- [Your task] When the line containing "<source format=kicad_pcb>" appears in the data below, begin copying there and stop only after the line containing "(fp_poly (pts (xy 3.3 -1.605)".

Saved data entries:

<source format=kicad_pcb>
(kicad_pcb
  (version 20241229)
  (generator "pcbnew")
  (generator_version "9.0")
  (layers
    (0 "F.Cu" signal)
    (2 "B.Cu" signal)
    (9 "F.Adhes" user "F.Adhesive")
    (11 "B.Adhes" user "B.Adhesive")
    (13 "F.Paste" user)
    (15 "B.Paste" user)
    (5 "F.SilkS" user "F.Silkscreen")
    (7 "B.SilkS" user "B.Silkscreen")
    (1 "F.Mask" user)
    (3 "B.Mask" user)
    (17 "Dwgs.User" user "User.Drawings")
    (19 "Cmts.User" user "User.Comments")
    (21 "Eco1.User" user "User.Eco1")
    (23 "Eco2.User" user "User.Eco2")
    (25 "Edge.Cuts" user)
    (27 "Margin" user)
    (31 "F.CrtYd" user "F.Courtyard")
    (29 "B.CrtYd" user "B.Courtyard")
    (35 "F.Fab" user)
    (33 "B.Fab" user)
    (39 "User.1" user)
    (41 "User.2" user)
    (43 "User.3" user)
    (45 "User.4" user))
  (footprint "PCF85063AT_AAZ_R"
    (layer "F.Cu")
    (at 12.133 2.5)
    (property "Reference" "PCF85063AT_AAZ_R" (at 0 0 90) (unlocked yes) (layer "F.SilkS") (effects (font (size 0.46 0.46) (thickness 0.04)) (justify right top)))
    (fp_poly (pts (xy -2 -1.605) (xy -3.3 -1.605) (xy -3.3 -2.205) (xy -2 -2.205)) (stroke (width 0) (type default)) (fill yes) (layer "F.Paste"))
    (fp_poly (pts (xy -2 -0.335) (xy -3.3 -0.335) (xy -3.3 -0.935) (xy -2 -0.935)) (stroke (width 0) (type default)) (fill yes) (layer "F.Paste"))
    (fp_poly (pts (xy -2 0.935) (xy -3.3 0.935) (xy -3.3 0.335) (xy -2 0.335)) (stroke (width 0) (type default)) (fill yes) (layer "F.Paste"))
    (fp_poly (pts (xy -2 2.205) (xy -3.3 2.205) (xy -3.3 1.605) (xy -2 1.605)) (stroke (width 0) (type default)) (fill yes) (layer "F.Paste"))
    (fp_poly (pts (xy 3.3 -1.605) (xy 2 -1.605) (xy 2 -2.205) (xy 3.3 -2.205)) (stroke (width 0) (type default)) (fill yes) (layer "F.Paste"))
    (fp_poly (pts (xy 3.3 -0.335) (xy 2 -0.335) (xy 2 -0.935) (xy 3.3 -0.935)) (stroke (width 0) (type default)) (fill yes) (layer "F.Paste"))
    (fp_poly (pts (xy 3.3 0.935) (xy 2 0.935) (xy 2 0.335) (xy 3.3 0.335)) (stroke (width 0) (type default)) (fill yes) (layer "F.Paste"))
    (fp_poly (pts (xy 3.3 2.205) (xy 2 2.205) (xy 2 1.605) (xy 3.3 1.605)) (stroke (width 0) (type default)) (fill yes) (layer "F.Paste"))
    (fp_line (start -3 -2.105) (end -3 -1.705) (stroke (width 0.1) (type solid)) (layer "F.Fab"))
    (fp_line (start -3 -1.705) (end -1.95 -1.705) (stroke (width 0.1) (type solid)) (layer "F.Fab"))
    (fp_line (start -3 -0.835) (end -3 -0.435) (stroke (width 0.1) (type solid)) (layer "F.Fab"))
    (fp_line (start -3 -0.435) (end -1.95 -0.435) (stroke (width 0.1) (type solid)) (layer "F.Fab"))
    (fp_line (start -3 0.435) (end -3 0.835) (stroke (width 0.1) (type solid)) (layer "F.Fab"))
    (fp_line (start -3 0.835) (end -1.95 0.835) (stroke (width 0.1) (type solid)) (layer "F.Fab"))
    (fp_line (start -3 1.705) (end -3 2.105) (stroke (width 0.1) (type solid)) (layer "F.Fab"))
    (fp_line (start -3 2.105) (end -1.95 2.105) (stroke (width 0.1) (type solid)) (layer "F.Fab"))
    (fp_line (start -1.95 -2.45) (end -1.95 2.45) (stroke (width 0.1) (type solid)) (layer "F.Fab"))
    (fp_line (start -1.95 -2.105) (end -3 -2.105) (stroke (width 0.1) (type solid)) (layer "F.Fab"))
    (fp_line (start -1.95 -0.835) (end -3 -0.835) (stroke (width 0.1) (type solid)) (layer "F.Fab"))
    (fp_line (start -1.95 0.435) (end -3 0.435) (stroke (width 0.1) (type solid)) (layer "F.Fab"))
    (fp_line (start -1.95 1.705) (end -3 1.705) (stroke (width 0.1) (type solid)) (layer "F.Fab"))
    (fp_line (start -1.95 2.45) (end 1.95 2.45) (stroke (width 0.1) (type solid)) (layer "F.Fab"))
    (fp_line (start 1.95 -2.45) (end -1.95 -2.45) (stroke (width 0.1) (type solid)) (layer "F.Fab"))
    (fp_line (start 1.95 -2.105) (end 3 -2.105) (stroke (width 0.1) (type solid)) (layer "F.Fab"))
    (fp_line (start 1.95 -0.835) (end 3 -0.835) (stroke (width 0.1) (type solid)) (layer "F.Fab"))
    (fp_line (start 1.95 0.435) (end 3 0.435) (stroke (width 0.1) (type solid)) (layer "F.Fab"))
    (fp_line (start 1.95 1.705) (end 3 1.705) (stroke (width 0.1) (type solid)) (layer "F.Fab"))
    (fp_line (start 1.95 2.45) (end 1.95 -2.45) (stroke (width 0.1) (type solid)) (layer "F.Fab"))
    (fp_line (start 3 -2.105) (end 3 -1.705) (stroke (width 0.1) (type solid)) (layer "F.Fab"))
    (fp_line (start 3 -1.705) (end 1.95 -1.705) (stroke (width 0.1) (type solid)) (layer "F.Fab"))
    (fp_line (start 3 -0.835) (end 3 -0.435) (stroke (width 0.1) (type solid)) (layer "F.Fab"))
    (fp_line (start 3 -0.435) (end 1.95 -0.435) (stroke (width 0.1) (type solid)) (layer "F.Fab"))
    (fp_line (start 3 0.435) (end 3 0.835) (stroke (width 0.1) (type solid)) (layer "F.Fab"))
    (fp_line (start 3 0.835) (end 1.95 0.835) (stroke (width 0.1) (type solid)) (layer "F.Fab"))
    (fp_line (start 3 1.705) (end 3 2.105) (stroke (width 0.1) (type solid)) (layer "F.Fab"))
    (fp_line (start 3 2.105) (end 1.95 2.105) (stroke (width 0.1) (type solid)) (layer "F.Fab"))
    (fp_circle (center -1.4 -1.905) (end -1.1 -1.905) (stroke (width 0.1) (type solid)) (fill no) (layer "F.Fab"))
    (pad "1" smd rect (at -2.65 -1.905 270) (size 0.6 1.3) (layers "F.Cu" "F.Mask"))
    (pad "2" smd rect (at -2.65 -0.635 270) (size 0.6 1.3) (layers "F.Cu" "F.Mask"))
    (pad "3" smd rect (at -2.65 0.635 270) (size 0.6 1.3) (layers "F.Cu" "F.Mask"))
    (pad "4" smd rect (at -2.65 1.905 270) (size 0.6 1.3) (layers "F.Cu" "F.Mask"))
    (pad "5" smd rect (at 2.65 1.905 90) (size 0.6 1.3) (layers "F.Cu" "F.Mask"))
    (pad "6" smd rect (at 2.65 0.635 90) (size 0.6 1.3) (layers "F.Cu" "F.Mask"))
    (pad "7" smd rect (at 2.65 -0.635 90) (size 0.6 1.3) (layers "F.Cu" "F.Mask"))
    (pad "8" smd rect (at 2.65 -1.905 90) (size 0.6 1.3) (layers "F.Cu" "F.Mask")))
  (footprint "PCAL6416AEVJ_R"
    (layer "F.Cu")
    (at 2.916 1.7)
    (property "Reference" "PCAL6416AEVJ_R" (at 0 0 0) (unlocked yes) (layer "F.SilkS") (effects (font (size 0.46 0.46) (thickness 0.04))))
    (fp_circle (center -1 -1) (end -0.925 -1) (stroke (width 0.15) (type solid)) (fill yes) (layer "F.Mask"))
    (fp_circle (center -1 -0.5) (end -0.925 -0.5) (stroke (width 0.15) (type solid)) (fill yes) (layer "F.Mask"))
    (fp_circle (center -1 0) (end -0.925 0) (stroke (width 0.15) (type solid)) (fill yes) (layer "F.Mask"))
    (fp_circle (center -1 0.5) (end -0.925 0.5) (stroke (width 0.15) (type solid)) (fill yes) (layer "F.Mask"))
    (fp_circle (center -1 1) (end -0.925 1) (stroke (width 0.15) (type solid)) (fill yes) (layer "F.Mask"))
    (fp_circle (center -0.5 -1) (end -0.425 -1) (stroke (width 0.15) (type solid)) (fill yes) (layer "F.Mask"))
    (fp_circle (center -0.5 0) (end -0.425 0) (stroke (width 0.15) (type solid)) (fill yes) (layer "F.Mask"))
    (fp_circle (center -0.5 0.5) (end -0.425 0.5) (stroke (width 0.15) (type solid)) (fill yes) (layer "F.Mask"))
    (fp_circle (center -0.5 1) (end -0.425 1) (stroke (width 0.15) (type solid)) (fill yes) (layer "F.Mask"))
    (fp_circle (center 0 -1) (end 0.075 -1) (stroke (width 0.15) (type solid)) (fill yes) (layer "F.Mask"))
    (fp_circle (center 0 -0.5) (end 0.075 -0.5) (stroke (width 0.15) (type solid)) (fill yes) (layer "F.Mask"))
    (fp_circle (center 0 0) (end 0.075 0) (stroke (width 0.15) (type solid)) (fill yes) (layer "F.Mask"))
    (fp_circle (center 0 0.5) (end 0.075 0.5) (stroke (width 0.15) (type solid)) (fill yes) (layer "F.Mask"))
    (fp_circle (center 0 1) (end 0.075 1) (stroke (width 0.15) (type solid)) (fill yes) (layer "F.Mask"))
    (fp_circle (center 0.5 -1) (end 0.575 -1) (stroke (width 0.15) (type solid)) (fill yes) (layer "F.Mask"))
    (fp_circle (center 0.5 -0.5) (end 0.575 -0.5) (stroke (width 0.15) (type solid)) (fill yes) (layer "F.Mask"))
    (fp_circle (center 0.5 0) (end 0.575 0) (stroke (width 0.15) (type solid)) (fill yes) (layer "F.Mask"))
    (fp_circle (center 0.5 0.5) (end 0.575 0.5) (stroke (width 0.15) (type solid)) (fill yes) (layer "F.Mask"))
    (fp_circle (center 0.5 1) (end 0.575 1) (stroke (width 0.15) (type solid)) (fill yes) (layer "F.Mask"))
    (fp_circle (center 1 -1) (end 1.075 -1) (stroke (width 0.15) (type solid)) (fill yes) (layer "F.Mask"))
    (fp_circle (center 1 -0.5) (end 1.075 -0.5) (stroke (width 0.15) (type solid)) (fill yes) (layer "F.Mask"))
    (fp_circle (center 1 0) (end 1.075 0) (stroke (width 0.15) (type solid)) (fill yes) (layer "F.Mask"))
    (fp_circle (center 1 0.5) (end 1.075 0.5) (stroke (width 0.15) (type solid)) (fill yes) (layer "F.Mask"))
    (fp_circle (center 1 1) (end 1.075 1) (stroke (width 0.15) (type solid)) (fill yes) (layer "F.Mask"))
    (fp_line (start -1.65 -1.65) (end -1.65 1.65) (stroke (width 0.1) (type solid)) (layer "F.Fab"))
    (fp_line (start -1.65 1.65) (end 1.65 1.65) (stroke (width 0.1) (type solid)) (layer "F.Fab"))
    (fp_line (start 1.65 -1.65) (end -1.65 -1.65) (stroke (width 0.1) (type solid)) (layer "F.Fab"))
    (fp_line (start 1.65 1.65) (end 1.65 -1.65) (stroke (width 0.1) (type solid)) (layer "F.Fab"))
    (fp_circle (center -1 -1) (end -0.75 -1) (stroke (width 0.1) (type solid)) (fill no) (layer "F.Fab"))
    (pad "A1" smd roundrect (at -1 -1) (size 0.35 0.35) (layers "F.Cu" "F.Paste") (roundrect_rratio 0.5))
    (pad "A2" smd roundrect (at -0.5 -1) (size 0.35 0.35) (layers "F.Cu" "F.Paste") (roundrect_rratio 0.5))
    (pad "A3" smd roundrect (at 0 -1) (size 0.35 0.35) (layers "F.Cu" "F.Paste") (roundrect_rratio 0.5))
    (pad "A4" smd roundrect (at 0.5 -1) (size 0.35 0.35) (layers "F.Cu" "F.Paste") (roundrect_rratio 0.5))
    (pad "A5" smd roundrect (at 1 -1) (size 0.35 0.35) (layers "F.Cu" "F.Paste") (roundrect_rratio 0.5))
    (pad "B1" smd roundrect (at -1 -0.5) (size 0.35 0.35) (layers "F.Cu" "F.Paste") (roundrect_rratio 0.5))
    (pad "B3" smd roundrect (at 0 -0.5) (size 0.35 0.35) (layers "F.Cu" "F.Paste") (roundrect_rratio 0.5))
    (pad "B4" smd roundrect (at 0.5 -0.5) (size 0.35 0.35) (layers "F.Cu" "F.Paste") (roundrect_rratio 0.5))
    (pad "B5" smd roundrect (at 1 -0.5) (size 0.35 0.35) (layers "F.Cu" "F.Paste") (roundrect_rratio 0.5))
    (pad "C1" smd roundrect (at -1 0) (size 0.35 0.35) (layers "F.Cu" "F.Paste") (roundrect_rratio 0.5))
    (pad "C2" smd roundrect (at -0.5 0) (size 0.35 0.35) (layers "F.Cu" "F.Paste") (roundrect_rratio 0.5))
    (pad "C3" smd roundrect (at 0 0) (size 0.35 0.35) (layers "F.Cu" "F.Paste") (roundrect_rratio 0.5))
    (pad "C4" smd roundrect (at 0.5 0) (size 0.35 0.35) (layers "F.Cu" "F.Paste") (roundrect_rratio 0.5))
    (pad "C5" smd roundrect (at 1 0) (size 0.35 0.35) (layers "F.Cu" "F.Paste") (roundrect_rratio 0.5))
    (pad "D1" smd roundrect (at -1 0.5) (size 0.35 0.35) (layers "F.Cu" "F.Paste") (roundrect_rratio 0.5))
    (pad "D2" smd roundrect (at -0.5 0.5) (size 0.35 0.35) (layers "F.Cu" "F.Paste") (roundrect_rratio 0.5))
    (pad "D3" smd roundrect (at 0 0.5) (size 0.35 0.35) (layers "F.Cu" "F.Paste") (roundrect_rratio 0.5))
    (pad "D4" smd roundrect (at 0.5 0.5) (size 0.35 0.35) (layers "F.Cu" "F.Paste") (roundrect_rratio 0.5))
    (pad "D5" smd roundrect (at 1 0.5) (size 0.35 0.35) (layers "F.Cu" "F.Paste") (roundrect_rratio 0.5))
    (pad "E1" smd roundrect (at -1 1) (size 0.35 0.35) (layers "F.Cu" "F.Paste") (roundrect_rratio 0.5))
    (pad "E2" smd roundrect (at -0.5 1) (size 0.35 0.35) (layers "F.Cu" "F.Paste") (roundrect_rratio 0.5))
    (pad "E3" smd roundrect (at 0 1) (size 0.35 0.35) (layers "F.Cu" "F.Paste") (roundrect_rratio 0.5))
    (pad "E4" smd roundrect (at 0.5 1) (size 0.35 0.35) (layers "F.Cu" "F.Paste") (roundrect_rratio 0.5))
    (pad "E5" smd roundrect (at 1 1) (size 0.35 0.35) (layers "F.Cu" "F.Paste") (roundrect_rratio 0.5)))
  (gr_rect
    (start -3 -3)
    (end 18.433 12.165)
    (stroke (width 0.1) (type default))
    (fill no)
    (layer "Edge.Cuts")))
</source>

* * *

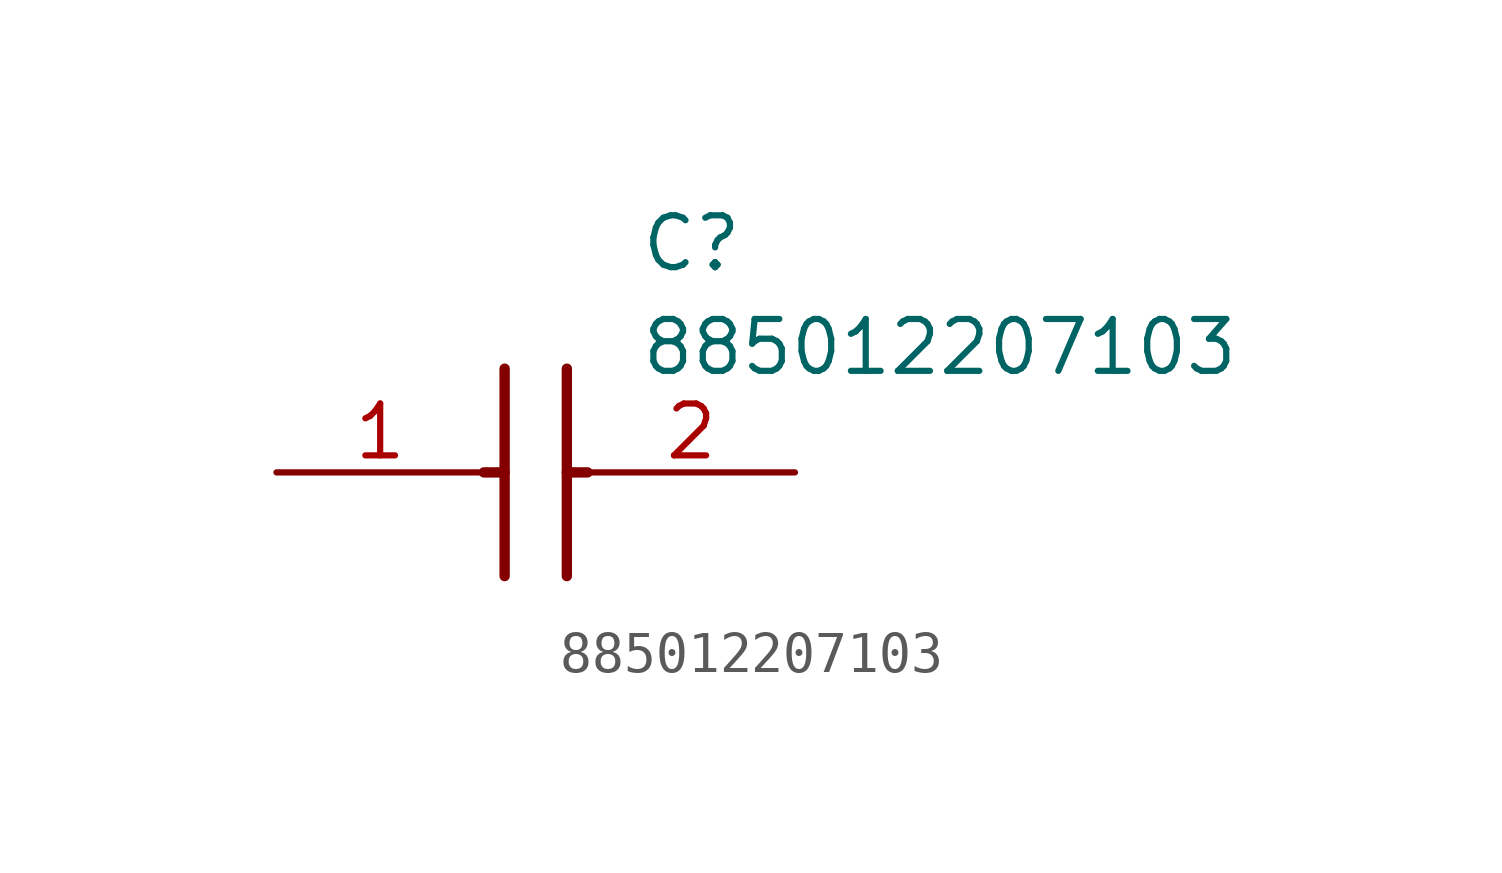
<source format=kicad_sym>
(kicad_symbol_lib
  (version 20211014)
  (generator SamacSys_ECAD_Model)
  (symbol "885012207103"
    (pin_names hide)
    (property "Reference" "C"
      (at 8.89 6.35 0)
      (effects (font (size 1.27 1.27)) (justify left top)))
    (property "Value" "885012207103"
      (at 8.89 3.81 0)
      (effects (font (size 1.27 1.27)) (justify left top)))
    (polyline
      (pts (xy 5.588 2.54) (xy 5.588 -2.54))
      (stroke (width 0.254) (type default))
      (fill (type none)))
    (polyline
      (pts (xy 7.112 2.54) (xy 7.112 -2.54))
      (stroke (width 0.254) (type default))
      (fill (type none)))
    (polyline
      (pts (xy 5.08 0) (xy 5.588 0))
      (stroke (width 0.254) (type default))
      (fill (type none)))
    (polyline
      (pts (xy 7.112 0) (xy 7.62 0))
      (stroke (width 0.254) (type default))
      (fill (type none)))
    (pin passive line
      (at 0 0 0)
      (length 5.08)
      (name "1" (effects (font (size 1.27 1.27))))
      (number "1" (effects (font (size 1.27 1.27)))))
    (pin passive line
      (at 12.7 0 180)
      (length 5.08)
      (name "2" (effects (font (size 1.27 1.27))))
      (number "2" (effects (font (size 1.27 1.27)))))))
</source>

* * *

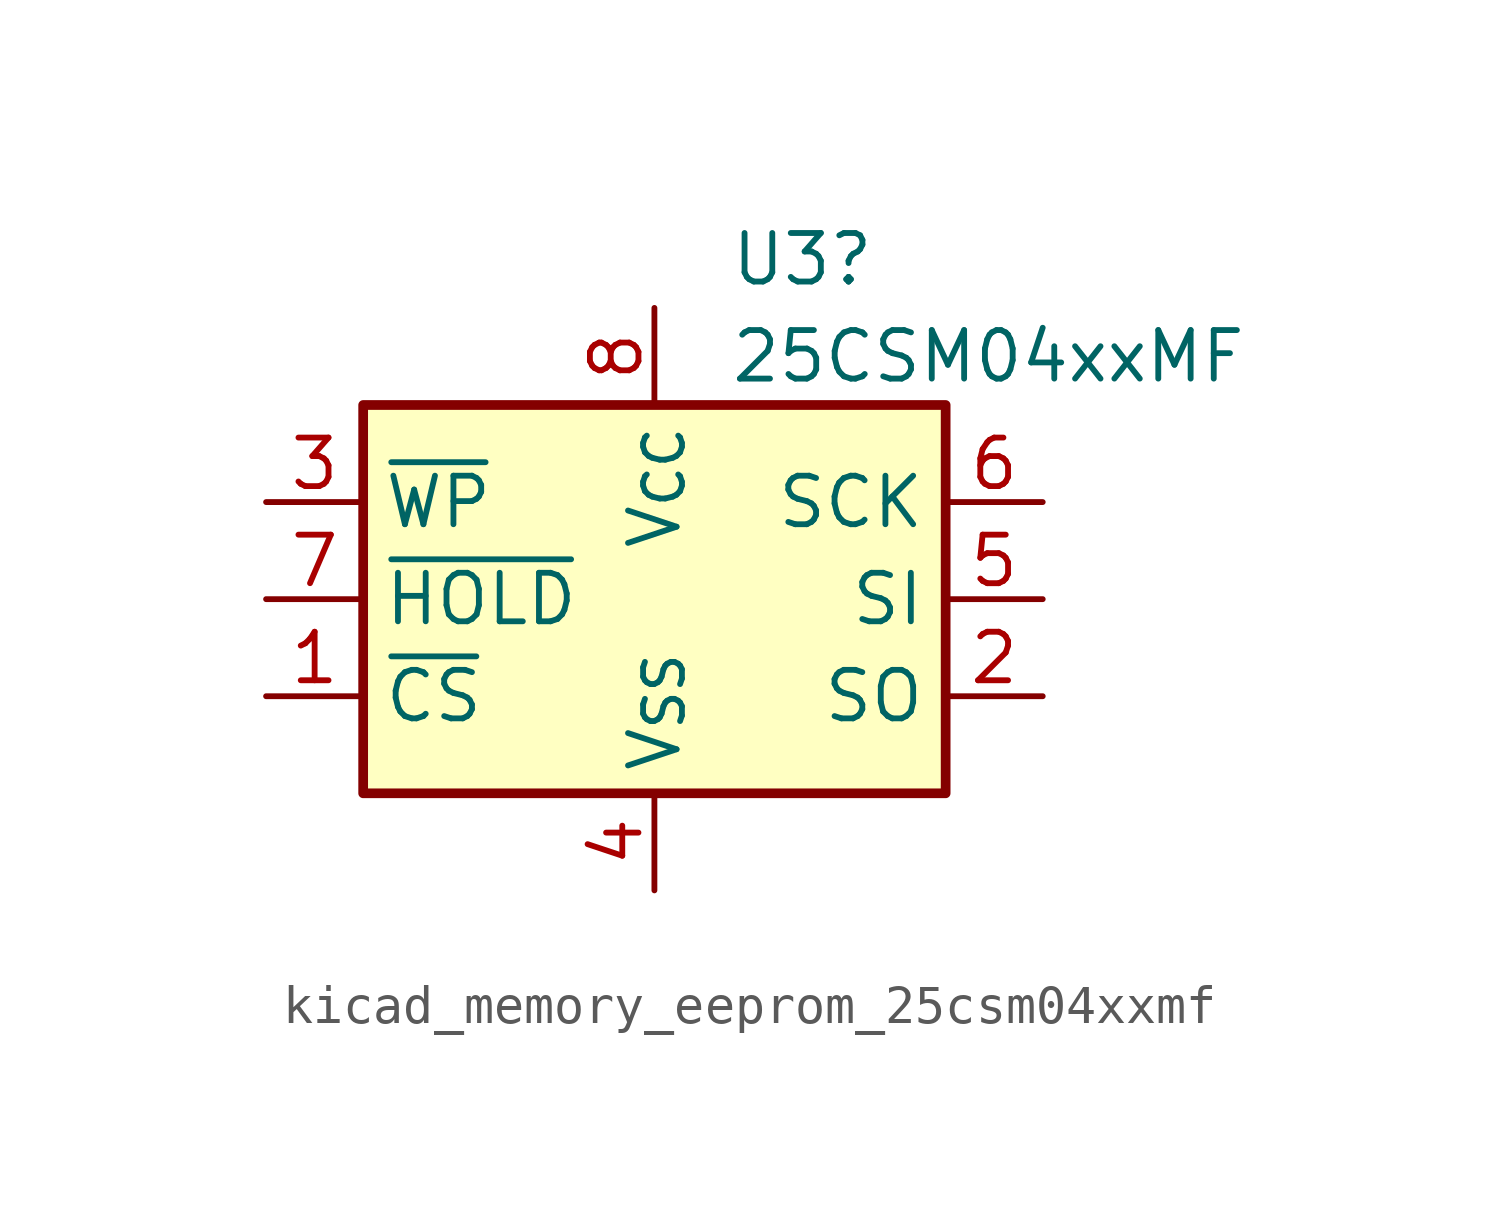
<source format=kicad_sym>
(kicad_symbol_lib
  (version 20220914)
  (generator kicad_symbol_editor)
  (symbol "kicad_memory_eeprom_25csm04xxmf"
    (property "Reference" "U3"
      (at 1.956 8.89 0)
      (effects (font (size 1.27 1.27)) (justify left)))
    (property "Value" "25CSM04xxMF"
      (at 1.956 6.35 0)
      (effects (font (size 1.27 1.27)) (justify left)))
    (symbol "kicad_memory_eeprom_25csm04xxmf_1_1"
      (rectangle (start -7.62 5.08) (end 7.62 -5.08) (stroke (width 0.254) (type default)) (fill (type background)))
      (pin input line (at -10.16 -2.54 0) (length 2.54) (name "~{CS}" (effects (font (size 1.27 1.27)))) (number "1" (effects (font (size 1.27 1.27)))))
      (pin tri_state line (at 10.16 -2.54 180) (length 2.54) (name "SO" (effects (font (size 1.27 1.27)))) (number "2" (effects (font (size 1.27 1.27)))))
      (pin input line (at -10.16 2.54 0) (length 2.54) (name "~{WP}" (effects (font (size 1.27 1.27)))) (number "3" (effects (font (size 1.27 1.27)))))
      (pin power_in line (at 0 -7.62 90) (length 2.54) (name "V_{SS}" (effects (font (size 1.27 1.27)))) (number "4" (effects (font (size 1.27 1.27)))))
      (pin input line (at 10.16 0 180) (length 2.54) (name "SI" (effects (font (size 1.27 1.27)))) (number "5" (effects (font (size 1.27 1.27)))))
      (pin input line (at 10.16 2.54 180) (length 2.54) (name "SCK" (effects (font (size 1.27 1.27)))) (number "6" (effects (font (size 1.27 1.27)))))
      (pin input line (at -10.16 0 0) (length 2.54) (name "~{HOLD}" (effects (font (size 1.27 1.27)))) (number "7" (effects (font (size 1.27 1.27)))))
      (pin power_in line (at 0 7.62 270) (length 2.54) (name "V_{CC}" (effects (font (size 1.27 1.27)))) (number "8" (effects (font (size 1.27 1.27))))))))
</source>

- [Your response]
<source format=kicad_pcb>
(kicad_pcb
  (version 20241229)
  (generator "pcbnew")
  (generator_version "9.0")
  (layers
    (0 "F.Cu" signal)
    (2 "B.Cu" signal)
    (9 "F.Adhes" user "F.Adhesive")
    (11 "B.Adhes" user "B.Adhesive")
    (13 "F.Paste" user)
    (15 "B.Paste" user)
    (5 "F.SilkS" user "F.Silkscreen")
    (7 "B.SilkS" user "B.Silkscreen")
    (1 "F.Mask" user)
    (3 "B.Mask" user)
    (17 "Dwgs.User" user "User.Drawings")
    (19 "Cmts.User" user "User.Comments")
    (21 "Eco1.User" user "User.Eco1")
    (23 "Eco2.User" user "User.Eco2")
    (25 "Edge.Cuts" user)
    (27 "Margin" user)
    (31 "F.CrtYd" user "F.Courtyard")
    (29 "B.CrtYd" user "B.Courtyard")
    (35 "F.Fab" user)
    (33 "B.Fab" user)
    (39 "User.1" user)
    (41 "User.2" user)
    (43 "User.3" user)
    (45 "User.4" user))
  (footprint "PCF85063AT_AAZ_R"
    (layer "F.Cu")
    (at 12.133 2.5)
    (property "Reference" "PCF85063AT_AAZ_R" (at 0 0 90) (unlocked yes) (layer "F.SilkS") (effects (font (size 0.46 0.46) (thickness 0.04)) (justify right top)))
    (fp_poly (pts (xy -2 -1.605) (xy -3.3 -1.605) (xy -3.3 -2.205) (xy -2 -2.205)) (stroke (width 0) (type default)) (fill yes) (layer "F.Paste"))
    (fp_poly (pts (xy -2 -0.335) (xy -3.3 -0.335) (xy -3.3 -0.935) (xy -2 -0.935)) (stroke (width 0) (type default)) (fill yes) (layer "F.Paste"))
    (fp_poly (pts (xy -2 0.935) (xy -3.3 0.935) (xy -3.3 0.335) (xy -2 0.335)) (stroke (width 0) (type default)) (fill yes) (layer "F.Paste"))
    (fp_poly (pts (xy -2 2.205) (xy -3.3 2.205) (xy -3.3 1.605) (xy -2 1.605)) (stroke (width 0) (type default)) (fill yes) (layer "F.Paste"))
    (fp_poly (pts (xy 3.3 -1.605) (xy 2 -1.605) (xy 2 -2.205) (xy 3.3 -2.205)) (stroke (width 0) (type default)) (fill yes) (layer "F.Paste"))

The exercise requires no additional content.